Le moins que l’on puisse d’André Schwarz-Bart, membre de l’Académie Française et décédé en 2006, est qu’il ne laissa pas une production littéraire des plus abondantes. Délibérément absent des cercles littéraires, il s’était retiré en Guadeloupe après le succès considérable de son roman phare, premier roman d’ailleurs, « Le Dernier des Justes » qui fut couronné du Prix Goncourt en 1959.
Il ne publia de son vivant que deux nouveaux écrits « La Mulâtresse Solitude » en 1972 et, quelques années auparavant, en collaboration avec son épouse, Simone Schwarz-Bart, elle-même romancière, « Un plat de porc aux bananes vertes » en 1967.

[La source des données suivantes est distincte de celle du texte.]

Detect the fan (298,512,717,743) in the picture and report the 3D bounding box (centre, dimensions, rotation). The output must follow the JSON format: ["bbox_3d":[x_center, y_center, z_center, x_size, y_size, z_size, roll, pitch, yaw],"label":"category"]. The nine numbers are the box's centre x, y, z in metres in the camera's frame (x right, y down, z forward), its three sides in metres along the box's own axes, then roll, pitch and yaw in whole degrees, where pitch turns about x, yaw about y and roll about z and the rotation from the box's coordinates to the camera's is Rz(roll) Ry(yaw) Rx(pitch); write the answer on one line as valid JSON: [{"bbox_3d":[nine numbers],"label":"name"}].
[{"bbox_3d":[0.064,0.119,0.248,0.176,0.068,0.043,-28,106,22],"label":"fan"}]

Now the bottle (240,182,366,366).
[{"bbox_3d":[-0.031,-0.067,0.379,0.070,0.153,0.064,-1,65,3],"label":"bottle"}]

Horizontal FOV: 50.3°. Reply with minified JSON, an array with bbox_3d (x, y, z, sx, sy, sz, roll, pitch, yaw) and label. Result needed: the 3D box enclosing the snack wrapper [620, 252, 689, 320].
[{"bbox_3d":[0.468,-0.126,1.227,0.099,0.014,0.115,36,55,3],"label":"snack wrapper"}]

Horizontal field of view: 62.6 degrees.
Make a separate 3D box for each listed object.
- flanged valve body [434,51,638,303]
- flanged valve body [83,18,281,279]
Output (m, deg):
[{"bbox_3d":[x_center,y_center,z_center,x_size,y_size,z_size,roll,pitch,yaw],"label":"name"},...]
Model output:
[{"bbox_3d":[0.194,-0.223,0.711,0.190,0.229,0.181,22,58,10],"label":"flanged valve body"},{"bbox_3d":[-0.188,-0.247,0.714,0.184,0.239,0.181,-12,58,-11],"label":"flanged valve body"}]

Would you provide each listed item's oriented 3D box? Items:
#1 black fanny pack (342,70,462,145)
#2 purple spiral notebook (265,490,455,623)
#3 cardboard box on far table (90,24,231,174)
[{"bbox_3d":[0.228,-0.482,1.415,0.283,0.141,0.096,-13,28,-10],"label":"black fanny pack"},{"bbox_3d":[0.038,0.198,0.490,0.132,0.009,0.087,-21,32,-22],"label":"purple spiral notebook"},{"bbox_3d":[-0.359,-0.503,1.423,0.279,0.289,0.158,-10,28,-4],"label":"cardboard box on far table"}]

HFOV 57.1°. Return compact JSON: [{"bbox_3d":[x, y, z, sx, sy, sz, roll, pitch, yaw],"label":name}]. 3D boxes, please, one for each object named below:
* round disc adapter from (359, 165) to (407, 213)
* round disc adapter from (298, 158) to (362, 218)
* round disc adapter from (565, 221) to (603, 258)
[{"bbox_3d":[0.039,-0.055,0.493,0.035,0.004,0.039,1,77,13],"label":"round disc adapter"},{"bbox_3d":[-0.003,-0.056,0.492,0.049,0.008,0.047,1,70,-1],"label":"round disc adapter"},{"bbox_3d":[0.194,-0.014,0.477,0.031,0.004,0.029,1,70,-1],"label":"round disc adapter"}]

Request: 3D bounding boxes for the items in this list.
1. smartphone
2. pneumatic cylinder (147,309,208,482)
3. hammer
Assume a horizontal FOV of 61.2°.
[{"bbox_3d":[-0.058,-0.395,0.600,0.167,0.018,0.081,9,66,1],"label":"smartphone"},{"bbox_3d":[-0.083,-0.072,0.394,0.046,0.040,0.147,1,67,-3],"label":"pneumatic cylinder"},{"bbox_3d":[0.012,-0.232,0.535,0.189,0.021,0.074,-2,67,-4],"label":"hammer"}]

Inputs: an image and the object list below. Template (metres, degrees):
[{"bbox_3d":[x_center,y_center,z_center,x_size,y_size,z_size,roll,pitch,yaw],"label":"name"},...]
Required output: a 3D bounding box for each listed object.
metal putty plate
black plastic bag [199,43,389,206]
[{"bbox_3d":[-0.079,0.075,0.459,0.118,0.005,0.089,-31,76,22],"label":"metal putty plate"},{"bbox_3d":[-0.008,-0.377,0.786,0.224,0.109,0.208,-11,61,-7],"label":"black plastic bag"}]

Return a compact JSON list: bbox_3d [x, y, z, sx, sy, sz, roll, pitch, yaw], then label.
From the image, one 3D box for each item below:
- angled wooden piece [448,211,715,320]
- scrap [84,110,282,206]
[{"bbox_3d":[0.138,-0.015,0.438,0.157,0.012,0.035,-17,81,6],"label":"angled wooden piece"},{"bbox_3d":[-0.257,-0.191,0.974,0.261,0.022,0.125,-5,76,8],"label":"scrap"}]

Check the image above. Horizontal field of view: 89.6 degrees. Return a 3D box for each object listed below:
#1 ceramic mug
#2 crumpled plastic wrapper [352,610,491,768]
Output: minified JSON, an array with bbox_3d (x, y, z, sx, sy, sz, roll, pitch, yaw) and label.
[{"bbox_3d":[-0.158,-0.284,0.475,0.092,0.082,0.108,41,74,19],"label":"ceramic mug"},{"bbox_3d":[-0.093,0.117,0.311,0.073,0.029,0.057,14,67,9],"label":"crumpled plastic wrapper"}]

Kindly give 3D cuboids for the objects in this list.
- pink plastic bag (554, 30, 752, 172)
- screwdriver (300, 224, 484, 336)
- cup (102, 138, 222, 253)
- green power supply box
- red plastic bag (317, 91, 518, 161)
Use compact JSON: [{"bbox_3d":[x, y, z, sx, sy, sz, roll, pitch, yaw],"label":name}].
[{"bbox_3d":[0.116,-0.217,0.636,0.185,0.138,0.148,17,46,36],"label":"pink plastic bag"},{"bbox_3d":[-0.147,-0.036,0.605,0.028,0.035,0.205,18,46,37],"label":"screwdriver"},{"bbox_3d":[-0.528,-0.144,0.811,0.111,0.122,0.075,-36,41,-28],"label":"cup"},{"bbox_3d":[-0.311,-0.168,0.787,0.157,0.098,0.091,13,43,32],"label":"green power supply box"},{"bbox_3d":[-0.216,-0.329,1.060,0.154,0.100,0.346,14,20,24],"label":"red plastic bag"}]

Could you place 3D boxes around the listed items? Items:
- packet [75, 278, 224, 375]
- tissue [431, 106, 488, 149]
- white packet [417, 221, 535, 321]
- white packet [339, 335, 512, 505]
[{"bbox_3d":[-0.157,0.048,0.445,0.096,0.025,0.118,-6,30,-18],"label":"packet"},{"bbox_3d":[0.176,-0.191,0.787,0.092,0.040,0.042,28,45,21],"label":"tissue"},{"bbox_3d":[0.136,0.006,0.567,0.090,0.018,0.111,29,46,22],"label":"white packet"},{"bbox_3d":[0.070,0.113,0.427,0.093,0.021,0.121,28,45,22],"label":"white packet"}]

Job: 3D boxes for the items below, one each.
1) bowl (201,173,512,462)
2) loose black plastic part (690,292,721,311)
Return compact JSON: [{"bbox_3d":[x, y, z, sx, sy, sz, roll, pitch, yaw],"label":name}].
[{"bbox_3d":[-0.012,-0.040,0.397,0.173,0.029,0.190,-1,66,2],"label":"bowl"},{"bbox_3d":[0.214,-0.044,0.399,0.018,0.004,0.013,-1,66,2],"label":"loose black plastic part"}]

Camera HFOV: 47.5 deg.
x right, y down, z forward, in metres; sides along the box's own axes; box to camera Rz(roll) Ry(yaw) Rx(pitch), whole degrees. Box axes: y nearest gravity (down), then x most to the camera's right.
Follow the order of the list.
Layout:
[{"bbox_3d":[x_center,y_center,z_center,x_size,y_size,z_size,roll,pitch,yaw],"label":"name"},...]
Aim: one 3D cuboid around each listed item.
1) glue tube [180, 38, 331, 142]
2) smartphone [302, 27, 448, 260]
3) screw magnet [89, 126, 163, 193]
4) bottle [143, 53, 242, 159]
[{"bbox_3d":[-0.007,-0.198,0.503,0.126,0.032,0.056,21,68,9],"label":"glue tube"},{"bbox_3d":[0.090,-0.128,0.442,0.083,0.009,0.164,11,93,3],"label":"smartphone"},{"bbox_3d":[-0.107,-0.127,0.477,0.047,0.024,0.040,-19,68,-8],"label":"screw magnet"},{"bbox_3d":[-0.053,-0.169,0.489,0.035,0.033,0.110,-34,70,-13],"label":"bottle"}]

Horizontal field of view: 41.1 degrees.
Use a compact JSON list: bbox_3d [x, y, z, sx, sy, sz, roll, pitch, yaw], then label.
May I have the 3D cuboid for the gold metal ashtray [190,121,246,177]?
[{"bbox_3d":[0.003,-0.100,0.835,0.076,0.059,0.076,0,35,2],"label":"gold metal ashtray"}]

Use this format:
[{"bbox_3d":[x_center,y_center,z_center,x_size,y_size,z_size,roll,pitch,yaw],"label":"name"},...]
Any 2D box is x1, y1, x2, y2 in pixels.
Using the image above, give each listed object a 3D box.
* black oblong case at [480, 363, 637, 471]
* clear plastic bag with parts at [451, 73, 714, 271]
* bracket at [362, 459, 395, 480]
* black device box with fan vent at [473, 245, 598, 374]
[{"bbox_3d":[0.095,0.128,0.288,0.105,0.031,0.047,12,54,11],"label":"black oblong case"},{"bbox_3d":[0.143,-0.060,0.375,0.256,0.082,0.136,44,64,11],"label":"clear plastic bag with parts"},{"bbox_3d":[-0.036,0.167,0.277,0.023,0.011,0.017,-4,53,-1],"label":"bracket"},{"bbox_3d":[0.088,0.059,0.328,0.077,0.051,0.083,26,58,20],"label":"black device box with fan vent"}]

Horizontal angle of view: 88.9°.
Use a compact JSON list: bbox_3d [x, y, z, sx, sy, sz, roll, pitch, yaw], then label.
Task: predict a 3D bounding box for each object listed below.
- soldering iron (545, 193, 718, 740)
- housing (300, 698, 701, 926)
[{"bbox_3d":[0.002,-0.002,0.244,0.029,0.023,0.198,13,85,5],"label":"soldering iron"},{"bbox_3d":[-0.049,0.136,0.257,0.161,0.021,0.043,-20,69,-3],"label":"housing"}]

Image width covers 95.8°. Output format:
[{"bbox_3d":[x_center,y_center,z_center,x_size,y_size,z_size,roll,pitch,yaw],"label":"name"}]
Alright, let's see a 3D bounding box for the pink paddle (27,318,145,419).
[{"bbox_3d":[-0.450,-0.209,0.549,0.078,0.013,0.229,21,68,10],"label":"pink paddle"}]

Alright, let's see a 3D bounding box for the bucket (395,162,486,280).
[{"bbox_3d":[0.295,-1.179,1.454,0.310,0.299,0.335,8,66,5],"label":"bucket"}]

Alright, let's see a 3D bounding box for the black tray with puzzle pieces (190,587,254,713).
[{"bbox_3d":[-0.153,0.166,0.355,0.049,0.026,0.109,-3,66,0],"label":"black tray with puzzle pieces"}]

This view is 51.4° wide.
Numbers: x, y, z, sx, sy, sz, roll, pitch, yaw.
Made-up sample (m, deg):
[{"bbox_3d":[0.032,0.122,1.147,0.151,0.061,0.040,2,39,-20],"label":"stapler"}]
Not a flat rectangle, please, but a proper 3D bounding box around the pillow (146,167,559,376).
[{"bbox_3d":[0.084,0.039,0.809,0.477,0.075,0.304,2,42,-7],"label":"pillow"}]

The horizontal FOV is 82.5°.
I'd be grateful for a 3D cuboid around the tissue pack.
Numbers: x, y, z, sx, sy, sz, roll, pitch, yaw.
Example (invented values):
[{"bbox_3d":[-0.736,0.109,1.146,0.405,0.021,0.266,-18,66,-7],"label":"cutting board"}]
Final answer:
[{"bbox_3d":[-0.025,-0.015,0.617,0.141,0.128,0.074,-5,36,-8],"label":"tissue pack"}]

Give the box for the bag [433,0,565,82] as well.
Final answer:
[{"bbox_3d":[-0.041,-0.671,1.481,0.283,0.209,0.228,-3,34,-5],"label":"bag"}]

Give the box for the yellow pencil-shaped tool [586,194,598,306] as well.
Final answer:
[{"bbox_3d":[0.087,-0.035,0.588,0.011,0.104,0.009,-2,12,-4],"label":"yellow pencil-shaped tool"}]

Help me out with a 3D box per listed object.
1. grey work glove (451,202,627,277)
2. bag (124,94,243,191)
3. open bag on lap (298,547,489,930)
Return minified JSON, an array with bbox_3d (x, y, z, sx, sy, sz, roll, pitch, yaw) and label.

« L’étoile du matin » est un roman posthume que son épouse décida de publier en 2009. Un roman qui mit de longues années à mûrir et dont l’accouchement final se pressa alors que la maladie avançait et annonçait le départ de plus en plus proche et probable de l’auteur qui dicta certains passages à sa femme et son fils depuis son lit.
Tenter de synthétiser « L’étoile du matin » est une véritable gageure tant l’ouvrage s’inscrit à part. La meilleure définition que l’on puisse en donner est celle d’un conte hassidique, condensé de vision ironique et désillusionnée d’un Juif qui a cessé de croire en l’existence de son Dieu sans toutefois se départir des traditions souvent exubérantes et ostentatoires, festives ou exaltées de cette branche du Judaïsme.
Le parti-pris de l’auteur est le suivant. En l’an 3000, la Terre est désertée de ses habitants après un conflit nucléaire majeur qui a vu les peuples du monde entier émigrer vers des exo-planètes où ils vivent désormais en harmonie.
Une sorte d’archéologue en mission dans ce pays qu’on appelait autrefois Israël découvre deux énormes malles remplies de documents qui relatent le récit d’une extermination du peuple errant autour de l’an deux mille. C’est bien sûr de l’holocauste dont il est question.
A travers la vie romanesque de Haïm, l’auteur va nous donner sa vision du monde qu’il s’apprête à quitter. Haïm est le cadet des cinq fils du cordonnier de la petite ville polonaise de Podhoretz. Son père est le lointain descendant d’un autre savetier qui découvrit l’usage du violon, quelque part au XVII ème siècle, et en enchanta les siens au point de lui prêter des vertus miraculeuses qui lui valurent la visite du prophète Elie avant de devenir, par la force, le rabbin d’une communauté dont il se retira, ne pouvant supporter la douleur du monde.
Au moment où la seconde guerre mondiale éclate, le père de Haïm que tous croyaient rustre, fut le seul à comprendre que les « deux pharaons », Hitler et Staline, allaient s’en prendre aux Juifs et leur faire connaître à nouveau les pires abominations. C’est pourquoi il eut la présence d’esprit de faire fuir ses enfants avant que tous les Juifs du village ne soient méthodiquement exécutés dans la forêt proche.
Haïm, après que son frère aîné ait décidé d’aller mourir avec les siens, devient le chef d’une famille orpheline. Il va se retrouver enfermé dans le ghetto de Varsovie puis envoyé à Auschwitz, après que ses trois frères soient morts du typhus dans le ghetto. Il réchappera de l’enfer pour vivre ensuite une vie détachée, vidée de tout sens du fait de la barbarie à laquelle il aura assisté. Pour autant, il est sans ressentiment, conscient que les bourreaux furent habilement manipulés, conditionnés. Sa seule certitude est que Dieu est mort et que les trompeuses visites du Prophète Elie distribuant le pain aux enfants orphelins de Varsovie n’étaient qu’un leurre et la manifestation de la protection soucieuse du bon docteur en charge de l’orphelinat dans lequel il fut recueilli.
Le livre est d’une intense beauté, celle que donne la vision fantasmagorique d’un monde de croyances qui s’évanouit, se dissout dans la bestialité humaine et qui, jamais, ne pourra plus être comme avant. C’est aussi un témoignage envers les millions de disparus, la grande chaine d’hommes et de femmes qui ont fait de Schwarz-Bart ce qu’il fut avant qu’il ne s’en aille la rejoindre.